I'm not looking to use butterscotch chips, extracts, or schnapps. Here are some of the recipes I've been looking at, so I'm interested to see if anyone has made these, and if so, if they have the butterscotch taste I'm trying to re-create (and ultimately improve upon).

Thanks. Here are the recipes I'm contemplating:

http://www.epicurious.com/recipes/food/views/OLD-FASHIONED-BUTTERSCOTCH-PUDDING-5145?id=5145 (this came highly recommended in a CH thread, but the reviews lean towards caramel- more than butterscotch-tasting


http://eggbeater.typepad.com/shuna/20... (this looks complicated, so I feel like it must be good)

  1. g
    gwendolynmarie Aug 15, 2008 08:45 AM

    This one has impressed my own grandmother, and I love and trust Kimball's testing process:

    1. stilton Aug 15, 2008 02:05 AM

      David Lebovitz's recipe is grand.

      1. gmm Aug 13, 2008 06:16 PM

        I love this recipe:

        For some reason after I refrigerate it, it feels grainy on the tongue. If anyone knows how to prevent this, please pass it on. But buzzing it with a hand blender will also remedy it.

        1. p
          pengcast Aug 13, 2008 04:40 PM

          I concur that the boxed mix (not instant) is not the same as when I was young. But I do still love it.
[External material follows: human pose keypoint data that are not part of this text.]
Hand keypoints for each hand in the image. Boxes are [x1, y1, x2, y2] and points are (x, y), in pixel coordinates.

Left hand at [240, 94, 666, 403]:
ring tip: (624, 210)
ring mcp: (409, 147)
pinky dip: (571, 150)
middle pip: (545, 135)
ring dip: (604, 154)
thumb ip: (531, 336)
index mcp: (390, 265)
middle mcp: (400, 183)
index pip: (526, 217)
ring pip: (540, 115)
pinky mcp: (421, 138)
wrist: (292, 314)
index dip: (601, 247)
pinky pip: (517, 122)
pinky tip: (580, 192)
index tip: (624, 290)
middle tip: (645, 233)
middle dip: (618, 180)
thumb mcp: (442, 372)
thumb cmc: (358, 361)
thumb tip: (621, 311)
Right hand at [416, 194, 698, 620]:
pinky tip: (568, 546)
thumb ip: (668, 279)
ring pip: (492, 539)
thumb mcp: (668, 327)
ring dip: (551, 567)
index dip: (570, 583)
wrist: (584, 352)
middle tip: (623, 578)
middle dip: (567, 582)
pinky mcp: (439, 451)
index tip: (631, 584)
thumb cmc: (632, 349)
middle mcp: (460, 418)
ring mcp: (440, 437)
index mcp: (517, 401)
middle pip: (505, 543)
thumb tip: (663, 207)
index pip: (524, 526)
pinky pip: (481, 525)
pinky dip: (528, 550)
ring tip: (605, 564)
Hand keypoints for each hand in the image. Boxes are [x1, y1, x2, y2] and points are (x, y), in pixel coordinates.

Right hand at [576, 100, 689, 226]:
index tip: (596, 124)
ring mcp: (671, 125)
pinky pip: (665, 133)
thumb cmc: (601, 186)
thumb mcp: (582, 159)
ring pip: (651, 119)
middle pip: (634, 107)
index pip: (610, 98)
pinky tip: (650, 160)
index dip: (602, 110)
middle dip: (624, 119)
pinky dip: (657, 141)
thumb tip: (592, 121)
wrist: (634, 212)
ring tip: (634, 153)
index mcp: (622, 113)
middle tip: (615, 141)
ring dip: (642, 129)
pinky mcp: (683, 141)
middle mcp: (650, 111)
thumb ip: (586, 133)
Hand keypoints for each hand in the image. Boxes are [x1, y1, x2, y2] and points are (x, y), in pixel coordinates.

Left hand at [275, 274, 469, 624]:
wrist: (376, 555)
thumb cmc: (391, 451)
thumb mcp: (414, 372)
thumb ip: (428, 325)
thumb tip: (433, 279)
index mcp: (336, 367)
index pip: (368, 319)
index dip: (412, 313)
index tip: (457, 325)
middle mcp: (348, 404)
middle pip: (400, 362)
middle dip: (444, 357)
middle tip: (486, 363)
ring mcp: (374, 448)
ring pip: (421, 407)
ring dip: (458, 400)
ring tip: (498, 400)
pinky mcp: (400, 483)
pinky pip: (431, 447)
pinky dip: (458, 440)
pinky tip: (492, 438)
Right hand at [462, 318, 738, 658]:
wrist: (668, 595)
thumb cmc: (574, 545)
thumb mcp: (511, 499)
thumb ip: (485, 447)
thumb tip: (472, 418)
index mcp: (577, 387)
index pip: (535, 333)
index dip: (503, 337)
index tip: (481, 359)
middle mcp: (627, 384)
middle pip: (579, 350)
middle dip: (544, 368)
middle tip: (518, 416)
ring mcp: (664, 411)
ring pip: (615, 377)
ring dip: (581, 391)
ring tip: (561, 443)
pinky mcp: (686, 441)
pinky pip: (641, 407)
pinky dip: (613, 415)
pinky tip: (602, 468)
          My grandma really only made about 5 really killer dishes and one was butterscotch pudding was one of them. I have two of her old cookbooks, so I will see if the butterscotch pudding is in one of them. But if I have to guess, I think she had made it so many times, it wasn't written down.

          I remember standing on a stool helping her stir the sugar while it scotched/scorched. As long as it didn't burn, it was a wonderful smell. I also remember that it was made with whole heavy cream, of course.

          1 Reply
          1. re: pengcast
            corgette Aug 14, 2008 07:21 AM

            I'm trying to get down all my family's recipes, and I've been having a difficult time because so much of what my grandmother made was just of the "until it looks right" school of cooking, with times and amounts resting on instinct rather than formula. Brilliant cooks all of them, but I weep for the loss of some of those recipes that no one got down.

            I think I'm going to pick and choose from some recipes based on what I remember. I think letting the sugar get nice and almost-burnt is the key.

          2. withalonge Aug 11, 2008 08:34 PM

            ah, I feel your pain... I love butterscotch pudding, and yes, totally agree.. most taste more caramel-ey rather than butterscotchy...

            you might enjoy this


            while, I'm not a huge fan of the recipes here... (imho most are prettier pictures than better recipes) this pudding was pretty good... and it did make even better ice cream. though I would omit the booze next time, it over-powered the butterscotchy-ness.

            good luck!

            1 Reply
            1. re: withalonge
              corgette Aug 12, 2008 06:16 PM

              Thanks! I'll be experimenting this week, and that seems like a good recipe to add to the collection.